**WHAT THE TASK REQUIRES:** Look through the lines below and extract each one that contains "START".

[Stored data entries]
************
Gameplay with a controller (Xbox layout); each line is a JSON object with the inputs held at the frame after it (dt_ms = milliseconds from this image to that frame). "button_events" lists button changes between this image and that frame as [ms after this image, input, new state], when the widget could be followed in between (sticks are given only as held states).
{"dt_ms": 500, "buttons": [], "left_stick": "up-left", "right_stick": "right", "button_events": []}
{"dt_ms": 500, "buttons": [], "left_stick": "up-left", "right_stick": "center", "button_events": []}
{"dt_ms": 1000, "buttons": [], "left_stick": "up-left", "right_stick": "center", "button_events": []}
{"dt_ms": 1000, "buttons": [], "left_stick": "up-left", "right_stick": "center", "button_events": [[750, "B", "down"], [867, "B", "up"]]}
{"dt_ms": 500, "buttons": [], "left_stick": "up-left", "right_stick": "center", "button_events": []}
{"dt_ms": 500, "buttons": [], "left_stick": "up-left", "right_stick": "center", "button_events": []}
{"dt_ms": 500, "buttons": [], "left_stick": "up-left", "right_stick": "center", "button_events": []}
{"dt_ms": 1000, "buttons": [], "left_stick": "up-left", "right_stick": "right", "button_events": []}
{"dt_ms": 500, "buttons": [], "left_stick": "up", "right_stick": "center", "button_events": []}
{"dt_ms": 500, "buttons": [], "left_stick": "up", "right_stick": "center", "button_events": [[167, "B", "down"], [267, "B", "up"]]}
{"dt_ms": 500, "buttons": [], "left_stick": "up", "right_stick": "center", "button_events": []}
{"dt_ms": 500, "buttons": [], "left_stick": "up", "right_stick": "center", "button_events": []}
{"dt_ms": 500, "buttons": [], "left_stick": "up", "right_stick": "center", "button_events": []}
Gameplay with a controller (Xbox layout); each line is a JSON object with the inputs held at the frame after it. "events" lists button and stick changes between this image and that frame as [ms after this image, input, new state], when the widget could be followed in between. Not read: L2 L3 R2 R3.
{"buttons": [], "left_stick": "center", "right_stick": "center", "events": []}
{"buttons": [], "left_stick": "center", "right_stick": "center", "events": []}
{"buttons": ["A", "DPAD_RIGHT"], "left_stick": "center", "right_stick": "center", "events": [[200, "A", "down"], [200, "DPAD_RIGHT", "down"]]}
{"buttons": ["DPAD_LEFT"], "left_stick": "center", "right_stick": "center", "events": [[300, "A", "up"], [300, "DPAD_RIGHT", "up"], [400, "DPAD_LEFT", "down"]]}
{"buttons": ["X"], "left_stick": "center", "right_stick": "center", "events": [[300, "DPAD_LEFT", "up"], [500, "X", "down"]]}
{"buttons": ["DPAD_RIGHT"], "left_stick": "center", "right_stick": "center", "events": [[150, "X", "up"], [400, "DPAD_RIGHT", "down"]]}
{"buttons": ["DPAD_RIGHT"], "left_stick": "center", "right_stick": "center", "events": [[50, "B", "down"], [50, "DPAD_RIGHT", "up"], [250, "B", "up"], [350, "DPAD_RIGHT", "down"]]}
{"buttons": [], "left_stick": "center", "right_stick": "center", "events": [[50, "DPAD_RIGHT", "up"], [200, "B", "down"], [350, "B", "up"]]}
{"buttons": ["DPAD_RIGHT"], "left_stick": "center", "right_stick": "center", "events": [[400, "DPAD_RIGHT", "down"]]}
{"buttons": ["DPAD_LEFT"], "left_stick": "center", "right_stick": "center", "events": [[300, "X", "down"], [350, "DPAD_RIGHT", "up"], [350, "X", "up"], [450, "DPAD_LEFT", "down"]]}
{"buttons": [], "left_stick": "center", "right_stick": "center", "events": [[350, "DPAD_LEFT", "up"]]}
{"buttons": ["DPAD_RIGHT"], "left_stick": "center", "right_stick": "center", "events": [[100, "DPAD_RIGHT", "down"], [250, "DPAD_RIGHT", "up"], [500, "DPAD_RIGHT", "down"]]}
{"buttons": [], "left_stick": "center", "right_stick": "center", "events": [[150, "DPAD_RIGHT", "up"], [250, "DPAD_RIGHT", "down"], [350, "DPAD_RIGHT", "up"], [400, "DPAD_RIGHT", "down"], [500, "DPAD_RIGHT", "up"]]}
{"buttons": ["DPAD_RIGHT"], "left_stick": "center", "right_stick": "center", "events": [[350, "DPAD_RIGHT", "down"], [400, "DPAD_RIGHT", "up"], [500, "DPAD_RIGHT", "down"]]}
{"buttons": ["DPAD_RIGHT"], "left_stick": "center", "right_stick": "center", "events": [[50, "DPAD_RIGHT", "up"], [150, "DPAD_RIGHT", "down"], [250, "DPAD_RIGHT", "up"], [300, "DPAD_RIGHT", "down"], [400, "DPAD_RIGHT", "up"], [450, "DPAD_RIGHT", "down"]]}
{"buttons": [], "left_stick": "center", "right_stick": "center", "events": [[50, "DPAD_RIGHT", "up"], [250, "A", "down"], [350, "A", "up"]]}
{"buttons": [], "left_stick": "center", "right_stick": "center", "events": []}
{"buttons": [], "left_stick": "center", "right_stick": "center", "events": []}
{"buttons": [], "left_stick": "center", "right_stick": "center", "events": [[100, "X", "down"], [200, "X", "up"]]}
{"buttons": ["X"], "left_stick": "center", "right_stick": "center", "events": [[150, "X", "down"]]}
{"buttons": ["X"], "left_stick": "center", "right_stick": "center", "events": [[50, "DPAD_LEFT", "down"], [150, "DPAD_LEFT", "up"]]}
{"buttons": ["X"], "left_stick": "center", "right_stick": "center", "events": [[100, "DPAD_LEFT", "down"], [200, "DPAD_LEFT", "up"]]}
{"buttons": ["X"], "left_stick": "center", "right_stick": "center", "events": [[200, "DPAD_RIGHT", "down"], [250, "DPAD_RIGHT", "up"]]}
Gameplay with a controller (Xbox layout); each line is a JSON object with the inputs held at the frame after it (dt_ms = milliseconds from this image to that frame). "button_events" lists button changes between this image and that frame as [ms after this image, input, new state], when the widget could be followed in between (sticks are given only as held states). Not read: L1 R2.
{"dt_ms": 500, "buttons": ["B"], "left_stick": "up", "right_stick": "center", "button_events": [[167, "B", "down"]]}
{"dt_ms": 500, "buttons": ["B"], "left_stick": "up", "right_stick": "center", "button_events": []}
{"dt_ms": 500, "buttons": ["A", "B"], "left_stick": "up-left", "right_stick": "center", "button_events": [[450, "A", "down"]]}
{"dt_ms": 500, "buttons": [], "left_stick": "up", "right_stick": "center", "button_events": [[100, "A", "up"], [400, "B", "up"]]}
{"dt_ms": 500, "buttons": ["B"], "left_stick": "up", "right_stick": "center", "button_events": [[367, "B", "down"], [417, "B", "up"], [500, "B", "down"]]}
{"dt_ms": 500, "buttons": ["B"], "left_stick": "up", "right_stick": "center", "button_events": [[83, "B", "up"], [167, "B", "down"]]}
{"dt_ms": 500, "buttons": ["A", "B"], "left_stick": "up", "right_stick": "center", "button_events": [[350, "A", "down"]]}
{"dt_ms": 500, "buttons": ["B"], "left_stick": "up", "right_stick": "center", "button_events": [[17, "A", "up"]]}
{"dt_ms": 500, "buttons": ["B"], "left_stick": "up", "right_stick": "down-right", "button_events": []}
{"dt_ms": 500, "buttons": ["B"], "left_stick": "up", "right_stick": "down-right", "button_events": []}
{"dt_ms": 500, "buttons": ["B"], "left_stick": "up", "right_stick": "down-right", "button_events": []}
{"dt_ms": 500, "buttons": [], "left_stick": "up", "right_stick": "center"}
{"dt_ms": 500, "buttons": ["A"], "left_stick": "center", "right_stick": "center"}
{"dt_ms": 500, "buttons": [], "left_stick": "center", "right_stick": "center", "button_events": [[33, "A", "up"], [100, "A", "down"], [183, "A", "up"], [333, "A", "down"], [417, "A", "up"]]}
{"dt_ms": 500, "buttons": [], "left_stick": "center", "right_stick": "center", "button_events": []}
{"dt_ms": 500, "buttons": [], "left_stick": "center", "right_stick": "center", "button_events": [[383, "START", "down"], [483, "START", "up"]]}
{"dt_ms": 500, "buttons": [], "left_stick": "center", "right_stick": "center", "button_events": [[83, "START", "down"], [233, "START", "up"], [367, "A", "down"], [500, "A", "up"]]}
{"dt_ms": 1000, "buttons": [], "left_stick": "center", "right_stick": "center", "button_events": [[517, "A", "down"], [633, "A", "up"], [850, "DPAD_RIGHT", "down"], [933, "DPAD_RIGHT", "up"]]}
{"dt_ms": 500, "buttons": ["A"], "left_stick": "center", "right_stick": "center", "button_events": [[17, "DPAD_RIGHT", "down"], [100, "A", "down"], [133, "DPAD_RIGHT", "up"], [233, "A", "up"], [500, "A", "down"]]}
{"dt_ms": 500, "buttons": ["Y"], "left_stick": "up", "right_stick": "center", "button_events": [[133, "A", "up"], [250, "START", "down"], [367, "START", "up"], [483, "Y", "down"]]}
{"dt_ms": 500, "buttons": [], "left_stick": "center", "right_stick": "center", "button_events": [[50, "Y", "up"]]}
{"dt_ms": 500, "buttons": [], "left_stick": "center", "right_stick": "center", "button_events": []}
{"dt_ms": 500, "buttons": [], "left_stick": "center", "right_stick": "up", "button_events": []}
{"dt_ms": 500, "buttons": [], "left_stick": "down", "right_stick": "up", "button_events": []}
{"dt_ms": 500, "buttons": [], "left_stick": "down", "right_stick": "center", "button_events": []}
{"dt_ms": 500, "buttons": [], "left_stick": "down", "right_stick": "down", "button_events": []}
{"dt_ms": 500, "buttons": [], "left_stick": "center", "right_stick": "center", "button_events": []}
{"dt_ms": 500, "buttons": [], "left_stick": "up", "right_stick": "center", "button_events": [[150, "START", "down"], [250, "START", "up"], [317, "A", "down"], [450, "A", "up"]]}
************
**RESULT OF THIS EXERCISE:**
{"dt_ms": 500, "buttons": [], "left_stick": "center", "right_stick": "center", "button_events": [[383, "START", "down"], [483, "START", "up"]]}
{"dt_ms": 500, "buttons": [], "left_stick": "center", "right_stick": "center", "button_events": [[83, "START", "down"], [233, "START", "up"], [367, "A", "down"], [500, "A", "up"]]}
{"dt_ms": 500, "buttons": ["Y"], "left_stick": "up", "right_stick": "center", "button_events": [[133, "A", "up"], [250, "START", "down"], [367, "START", "up"], [483, "Y", "down"]]}
{"dt_ms": 500, "buttons": [], "left_stick": "up", "right_stick": "center", "button_events": [[150, "START", "down"], [250, "START", "up"], [317, "A", "down"], [450, "A", "up"]]}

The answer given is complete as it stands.